Effect of pH, water and fermentation on the acrylamide content
It has been observed in research studies that the pH affects the acrylamide content. Any reduction of pH, increases acidity and thereby increases the possibility of formation of Maillard reaction associates. This is supplemented by the formation of the carcinogen, acrylamide. Effect of water also plays a role in acrylamide formation.[12] When the food is cooked at very high temperatures, it tends to lose its moisture content. The moisture content between 0.4 to 0.7 is the range where there is acrylamide activity observed.
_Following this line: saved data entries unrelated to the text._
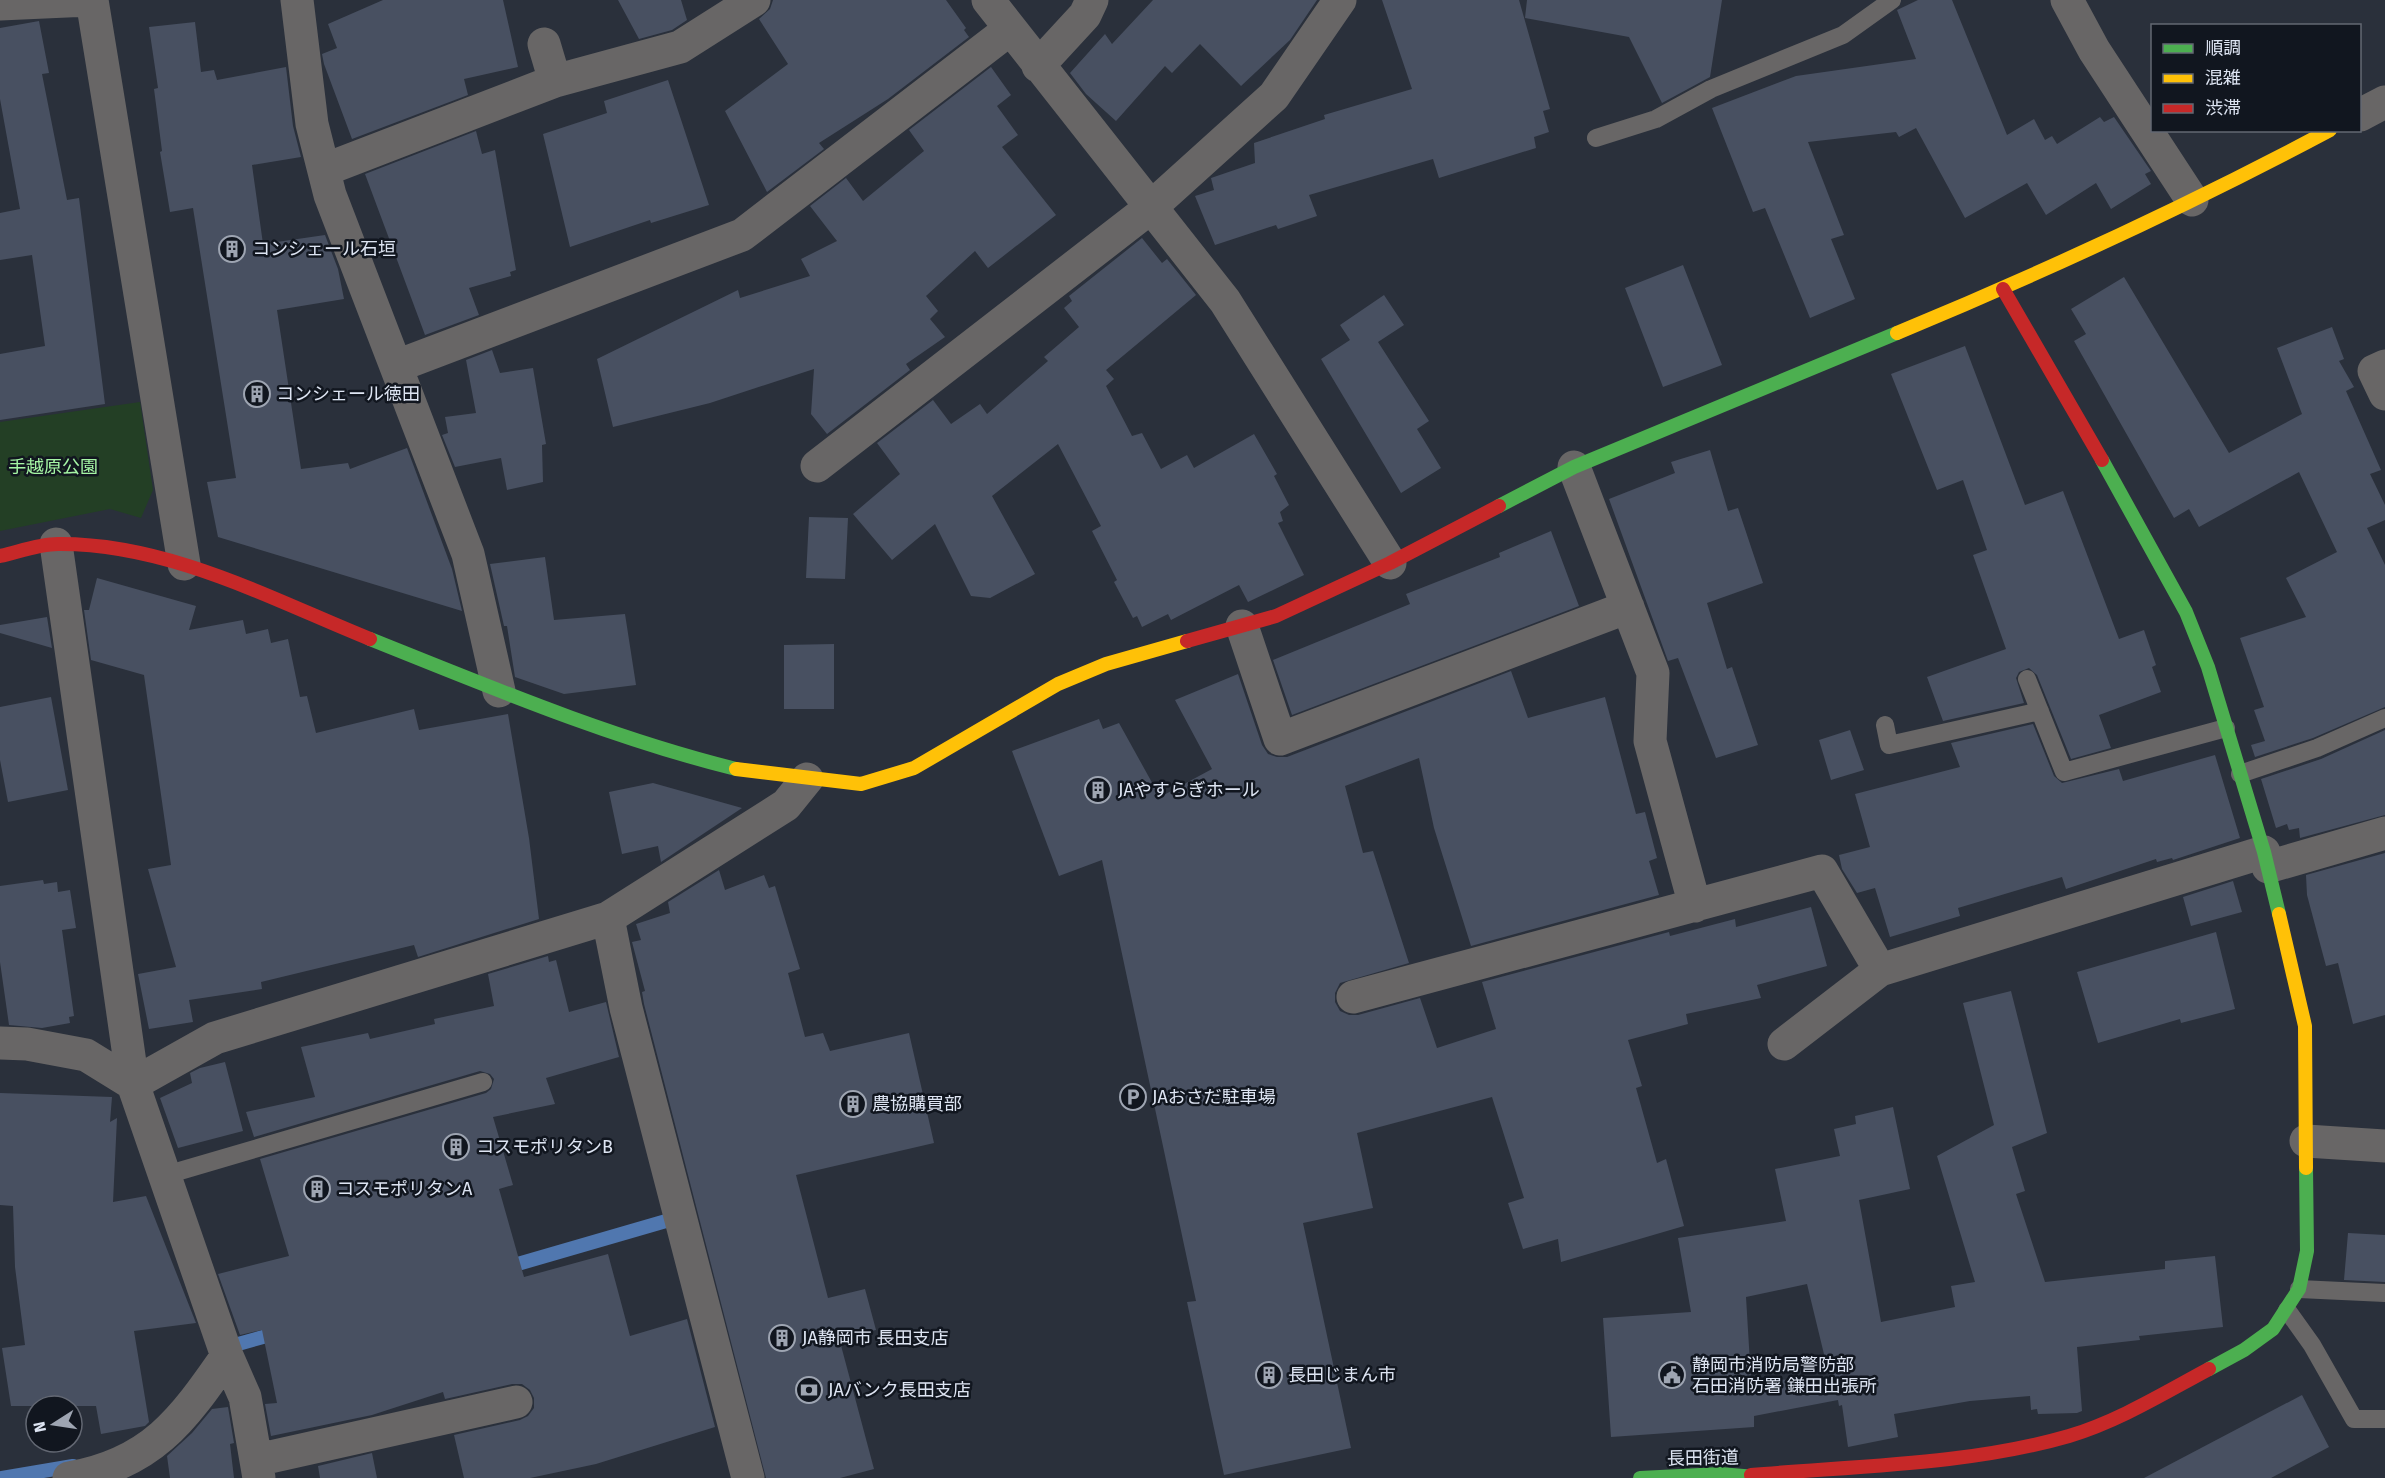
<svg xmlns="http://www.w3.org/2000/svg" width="2385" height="1478" font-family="'Fira Sans','Noto Sans JP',sans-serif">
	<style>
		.green { fill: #233f25 }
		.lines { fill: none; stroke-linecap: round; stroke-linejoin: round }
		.stream { stroke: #5077af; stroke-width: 14 }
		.building { fill: #485061; fill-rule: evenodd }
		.lane { stroke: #686666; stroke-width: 18 }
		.street { stroke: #686666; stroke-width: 33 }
		.fast { stroke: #4caf50; stroke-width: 14 }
		.slow { stroke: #ffc107; stroke-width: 14 }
		.jam { stroke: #c62828; stroke-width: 14 }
		.labels { text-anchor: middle; stroke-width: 5; stroke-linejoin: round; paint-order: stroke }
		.poi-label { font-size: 18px; fill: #dde4f2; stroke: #11161f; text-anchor: start }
		.park-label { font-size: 18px; fill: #a5f5a4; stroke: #11161f }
		.street-label { font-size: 18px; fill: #dde4f2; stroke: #11161f }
	</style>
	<rect width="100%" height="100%" fill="#2a303b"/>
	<path class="green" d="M140,402L153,490L141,518L110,509L0,531V422Z"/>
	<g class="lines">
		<path class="stream" d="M504,1268L666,1221
			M224,1348L281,1332
			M2,1478L73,1466"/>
	</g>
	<path class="building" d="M383,0H503L518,67L464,79L468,95L352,139L324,64L322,54L337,48L328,24Z
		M618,0H681L687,20L672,30L639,39Z
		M773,0H946L966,28L964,30L969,37L888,99L819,143L824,149L767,192L725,111L788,64L759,19L770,9Z
		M1153,0H1317L1290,40L1241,86L1200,44L1172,73L1165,66L1116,121L1086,94L1070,73L1105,34L1112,44Z
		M1382,0H1519L1550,109L1543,111L1549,132L1534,137L1536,148L1439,178L1433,159L1309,195L1317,216L1278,229L1276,225L1215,245L1195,196L1214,190L1211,178L1255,163L1254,143L1325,119L1324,115L1412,89Z
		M1527,0H1722L1710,77L1662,103L1629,37L1525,18Z
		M1918,0H1952L2007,135L2034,119L2045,140L2052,136L2057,144L2100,117L2104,122L2114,117L2151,171L2145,174L2151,184L2111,209L2096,183L2046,215L2027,183L1965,218L1916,128L1899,137L1896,132L1808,142L1844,235L1831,239L1855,299L1810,318L1765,208L1753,212L1712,108L1796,76L1916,59L1897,10Z
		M39,21L49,73L42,74L67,200L79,198L105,404L0,420V354L45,346L32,255L0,260V213L20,209L0,99V28Z
		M195,22L201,72L214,70L217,80L286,67L293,126L301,157L252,165L263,244L325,235L338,269L344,299L277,310L301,469L348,463L350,469L407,448L452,569L462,611L218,537L207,482L236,478L193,208L170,212L160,152L162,151L154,89L158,88L149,27Z
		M991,67L1011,95L997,106L1018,135L1002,147L1056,215L988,268L975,251L926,296L938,311L930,319L945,337L906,364L910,370L827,434L811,414L814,369L710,403L613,427L597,359L738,290L740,298L810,276L801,259L837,241L810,206L846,178L863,201L924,151L909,130Z
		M668,80L709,205L651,223L650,220L570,247L543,134L607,113L604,101Z
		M476,131L482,154L495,150L516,270L510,272L511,276L469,288L479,315L425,335L365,174Z
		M1142,238L1162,263L1167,259L1196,295L1106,370L1114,379L1106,386L1132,436L1142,433L1161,469L1187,455L1194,468L1254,434L1277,474L1274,476L1289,505L1280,512L1283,521L1278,523L1304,575L1248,602L1239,585L1171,620L1168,614L1142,627L1137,616L1133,618L1114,582L1117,580L1092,531L1101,526L1058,444L992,496L1035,574L990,598L971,596L935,524L892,560L853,514L900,474L877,443L933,400L951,424L980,404L987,414L1048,361L1044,357L1079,327L1064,308L1072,301L1069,296Z
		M1683,265L1722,365L1663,387L1625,288Z
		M2124,277L2229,453L2302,414L2277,348L2332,327L2344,359L2339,361L2354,387L2346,391L2381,470L2370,474L2385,505V520L2367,528L2385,565V707L2313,738L2255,757L2251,745L2265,741L2254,710L2264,707L2240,638L2306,617L2286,578L2337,552L2299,472L2199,527L2189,509L2174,518L2074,341L2086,334L2071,309Z
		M1384,295L1404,325L1378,342L1429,421L1417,429L1441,468L1401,493L1321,359L1350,340L1340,325Z
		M1965,346L2025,505L2063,491L2119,639L2144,630L2156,665L2152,667L2161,692L2099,715L2111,748L2071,759L2037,675L2029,668L2019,672L2016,678L2024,703L1943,721L1927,677L2006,649L1973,555L1987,550L1963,480L1937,490L1891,374Z
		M492,350L500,373L533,368L546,444L542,445L543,482L507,490L501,458L455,467L442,435L448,433L445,417L476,413L466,360Z
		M1710,450L1728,511L1738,508L1763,583L1707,603L1727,669L1732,667L1758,745L1716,758L1678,658L1668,661L1609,499L1675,473L1671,462Z
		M809,517L848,518L845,579L806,578Z
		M1551,531L1579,606L1292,715L1273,660L1410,604L1406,594L1500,557L1499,553Z
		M545,557L554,620L625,614L636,685L564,694L515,677L507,626H504L490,564Z
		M97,578L196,606L189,630L243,620L246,634L268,629L271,643L288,639L300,697L307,696L316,733L414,709L419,730L508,714L529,838L539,919L418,957L414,945L261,982L262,989L189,1000L193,1022L149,1029L138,974L176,967L148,869L171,865L144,675L91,660L84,610H89Z
		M47,617L52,648L0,633V625Z
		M834,644V709H784V645Z
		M1511,671L1528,718L1605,697L1636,814L1645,812L1657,858L1649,861L1659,895L1471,946L1434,828L1419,758L1345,786L1363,853L1373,851L1409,963L1340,983L1335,993V1002L1340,1011L1349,1015H1358L1420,998L1437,1048L1496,1029L1482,982L1669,932L1670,936L1735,919L1736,927L1811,907L1827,966L1757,985L1761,998L1686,1014L1688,1024L1628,1040L1642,1086L1636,1088L1657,1163L1666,1159L1684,1226L1561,1262L1558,1239L1523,1249L1508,1203L1524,1198L1492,1097L1357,1133L1373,1208L1303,1223L1351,1448L1224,1475L1187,1302L1196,1301L1102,860L1059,876L1012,751L1099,719L1103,729L1119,723L1160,797L1212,769L1175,700L1238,674L1262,745L1268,754L1277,757H1287Z
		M51,697L68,790L8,802L0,760V707Z
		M2033,724L2054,776L2062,783L2119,769L2123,781L2215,755L2240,838L2173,860L2172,858L2157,862L2156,859L2066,889L2062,877L1958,908L1960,916L1890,937L1875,888L1857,893L1842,869L1839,855L1870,847L1855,794L1960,767L1951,743Z
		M1850,730L1864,770L1831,780L1819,740Z
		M2385,730V815L2300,838L2299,828L2289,830L2287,824L2276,828L2261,779L2321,759Z
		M653,783L742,808L661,862L658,846L622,854L609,792Z
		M2385,853V1015L2353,1024L2338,963L2326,966L2307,895L2306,875Z
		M719,870L725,890L764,875L769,888L775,886L800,969L788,973L805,1037L823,1033L830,1051L909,1033L934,1143L796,1175L828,1298L865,1289L876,1330L839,1338L874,1469L840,1478H766L644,1004L642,992L645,991L632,942L641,940L636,924L670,913L668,902Z
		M43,880L44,884L57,882L58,892L70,890L76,928L62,930L74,1016L69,1017L70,1023L42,1028L9,1025L0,962V886Z
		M2233,881L2242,912L2191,926L2183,897Z
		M2216,932L2235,1009L2181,1023L2180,1019L2098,1043L2077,972Z
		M548,956L549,962L556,960L569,1012L606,1002L619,1057L546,1078L555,1104L493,1117L513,1185L499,1189L524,1277L608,1254L630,1336L687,1319L715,1427L596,1464L530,1478H464L454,1435L520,1420L528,1416L534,1408V1398L530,1390L522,1384H512L445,1399L443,1392L372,1415L271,1436L265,1404L277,1403L262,1330L240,1335L218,1274L289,1256L260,1159L486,1093L491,1089L494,1079L490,1074L480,1071L254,1137L246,1112L315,1097L301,1047L368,1033L370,1039L435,1024L434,1019L494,1006L488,974Z
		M2011,991L2047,1133L2012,1147L2025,1191L2016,1194L2045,1282L2165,1269V1261L2215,1256L2223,1327L2139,1336L2140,1340L2077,1347L2082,1411L2077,1413L2038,1414L2037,1409L2031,1410L2030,1396L1970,1401L1894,1414L1898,1437L1848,1447L1842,1405L1839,1406L1838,1400L1754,1416V1427L1611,1437L1603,1318L1691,1312L1678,1238L1786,1221L1775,1169L1840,1156L1834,1129L1856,1124L1855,1116L1893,1107L1910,1189L1859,1200L1881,1322L1955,1307L1951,1286L1975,1282L1937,1156L1994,1125L1963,1003ZM1807,1284L1830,1379L1751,1380L1746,1297Z
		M225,1062L243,1131L178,1148L160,1098L192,1083L190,1073L200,1068Z
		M0,1093L112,1097L110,1122L117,1118L113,1202L146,1196L196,1323L134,1331L149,1422L145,1426L101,1434L96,1406H11L2,1348L25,1345L15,1267L13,1206L0,1205Z
		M2348,1233L2385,1235V1282L2344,1280Z
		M2302,1395L2329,1447L2271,1478H2144Z
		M228,1407L234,1443L230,1444L234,1478H170L167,1456L192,1433L212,1409Z
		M372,1453L377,1478H320L318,1466Z"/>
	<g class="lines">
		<path class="lane" d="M1596,138L1656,119L1711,89L1843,35L1892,0
			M2027,679L2064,772L2226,728
			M1885,725L1889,745L2040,711
			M2240,774L2317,748L2385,718
			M166,1175L483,1082
			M2299,1289L2385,1293
			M2287,1310L2312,1345L2354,1419H2385"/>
		<path class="street" d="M92,0L184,564
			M297,0L312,124L330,195L468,554L499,691
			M988,0L1225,301L1390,563
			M2067,0L2094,50L2192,200
			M0,4L89,0
			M544,44L555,81
			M1038,66L1085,15L1092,0
			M2360,115L2385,102
			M324,170L555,81L680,47L754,0
			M397,366L742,235L1010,29
			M2385,366L2374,371L2385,394
			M817,466L1150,208L1274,96L1340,0
			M1574,467L1653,673L1650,741L1695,906
			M56,544L133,1084L227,1356L245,1397L259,1478
			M1242,626L1280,739L1628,607
			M2268,867L2385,833
			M608,918L626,1008L748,1478
			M1353,997L1822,871L1880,970
			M0,1043L27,1044L86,1055L133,1084L215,1038L608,918L786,805L807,779
			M1784,1044L1880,970L2264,852
			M2306,1141L2385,1146
			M257,1460L516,1402
			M69,1478C151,1464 182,1421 227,1356"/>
		<path class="fast" d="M2102,460L2186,612L2208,667L2264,852L2279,914
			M1499,506L1574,467L1897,333
			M370,639C490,687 611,738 736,769
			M2209,1369L2244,1350L2273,1329L2299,1289L2307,1251L2306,1168
			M1640,1478L1720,1474L1767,1478"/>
		<path class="slow" d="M1897,333C2044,272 2189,205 2330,130
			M736,769L861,784L914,768L1058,684L1106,664L1187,641
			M2279,914L2305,1026L2306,1168"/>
		<path class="jam" d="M2003,289L2102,460
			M0,556C18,552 39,544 58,544C168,543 271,599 370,639
			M1187,641L1276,616L1390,563L1499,506
			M1751,1475C1854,1466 1969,1465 2069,1436C2119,1421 2164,1393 2209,1369"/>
	</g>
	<defs>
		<symbol id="building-ring" viewBox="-11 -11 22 22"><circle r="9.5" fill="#11161f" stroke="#9ea5b2" stroke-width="1.5"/><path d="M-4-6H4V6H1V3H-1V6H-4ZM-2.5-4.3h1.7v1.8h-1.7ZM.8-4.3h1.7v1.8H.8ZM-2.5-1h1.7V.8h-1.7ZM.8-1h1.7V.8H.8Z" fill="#9ea5b2"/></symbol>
		<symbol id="parking-ring" viewBox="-11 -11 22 22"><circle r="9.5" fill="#11161f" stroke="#9ea5b2" stroke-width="1.5"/><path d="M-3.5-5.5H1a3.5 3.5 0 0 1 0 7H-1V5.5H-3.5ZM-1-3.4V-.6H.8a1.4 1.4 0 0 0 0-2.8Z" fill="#9ea5b2"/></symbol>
		<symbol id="civic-ring" viewBox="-11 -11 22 22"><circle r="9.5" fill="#11161f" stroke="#9ea5b2" stroke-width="1.5"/><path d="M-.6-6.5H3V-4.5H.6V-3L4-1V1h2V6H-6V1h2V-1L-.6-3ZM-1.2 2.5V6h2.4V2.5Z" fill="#9ea5b2"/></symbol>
		<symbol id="bank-ring" viewBox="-11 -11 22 22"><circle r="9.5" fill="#11161f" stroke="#9ea5b2" stroke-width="1.5"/><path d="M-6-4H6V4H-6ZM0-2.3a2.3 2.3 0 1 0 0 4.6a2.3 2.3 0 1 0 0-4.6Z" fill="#9ea5b2"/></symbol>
	</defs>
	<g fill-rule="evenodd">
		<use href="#building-ring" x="217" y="234" width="30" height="30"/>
		<use href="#building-ring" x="242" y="379" width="30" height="30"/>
		<use href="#building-ring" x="1083" y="775" width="30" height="30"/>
		<use href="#parking-ring" x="1118" y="1082" width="30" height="30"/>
		<use href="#building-ring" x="838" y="1089" width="30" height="30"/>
		<use href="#building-ring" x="441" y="1132" width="30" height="30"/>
		<use href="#building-ring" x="302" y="1174" width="30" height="30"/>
		<use href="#building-ring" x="767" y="1323" width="30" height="30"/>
		<use href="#building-ring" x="1254" y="1360" width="30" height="30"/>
		<use href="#civic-ring" x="1657" y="1360" width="30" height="30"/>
		<use href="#bank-ring" x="794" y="1375" width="30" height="30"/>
	</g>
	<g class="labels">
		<g class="poi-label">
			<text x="252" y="255">コンシェール石垣</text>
			<text x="276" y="400">コンシェール徳田</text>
			<text x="1118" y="796">JAやすらぎホール</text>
			<text x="1152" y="1103">JAおさだ駐車場</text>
			<text x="872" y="1110">農協購買部</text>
			<text x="476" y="1153">コスモポリタンB</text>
			<text x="336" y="1195">コスモポリタンA</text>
			<text x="802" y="1344">JA静岡市 長田支店</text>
			<text x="1692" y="1371">静岡市消防局警防部<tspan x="1692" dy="21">石田消防署 鎌田出張所</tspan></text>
			<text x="1288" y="1381">長田じまん市</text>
			<text x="828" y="1396">JAバンク長田支店</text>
		</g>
		<g class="park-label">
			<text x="53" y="473">手越原公園</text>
		</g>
		<g class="street-label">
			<text transform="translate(1703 1458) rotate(-1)" y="6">長田街道</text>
		</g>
	</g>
	<rect x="2151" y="24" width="210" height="108" fill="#11161f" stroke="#636873" stroke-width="1.5"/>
	<rect x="2163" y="44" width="30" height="9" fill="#4caf50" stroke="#636873" stroke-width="1.5"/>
	<text x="2205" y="54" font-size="18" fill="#dde4f2">順調</text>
	<rect x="2163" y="74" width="30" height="9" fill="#ffc107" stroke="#636873" stroke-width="1.5"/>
	<text x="2205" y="84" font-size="18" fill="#dde4f2">混雑</text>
	<rect x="2163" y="104" width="30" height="9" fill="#c62828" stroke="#636873" stroke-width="1.5"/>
	<text x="2205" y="114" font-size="18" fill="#dde4f2">渋滞</text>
	<g transform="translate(54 1424) rotate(258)"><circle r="28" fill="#11161f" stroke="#636873" stroke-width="1.5"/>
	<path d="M0-4.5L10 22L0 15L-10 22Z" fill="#9ea5b2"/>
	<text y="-9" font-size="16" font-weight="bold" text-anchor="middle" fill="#dde4f2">N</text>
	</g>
</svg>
Fermentation similarly for long hours can favour acrylamide formation. It is observed that acrylamide removal is highest from potato with water content of 0.95 which is 20%. [13]
Discussion
In this review we tried to integrate the methodology of extracting LAB from a milk product like curd. The acrylamide produced also depends on various factors like pH, temperature, moisture content. The GC-MS and HPLC methods quantify the amount of acrylamide content. The food items with high concentration of the acrylamide have been reduced its acrylamide concentration due to introducing the lactic acid bacteria.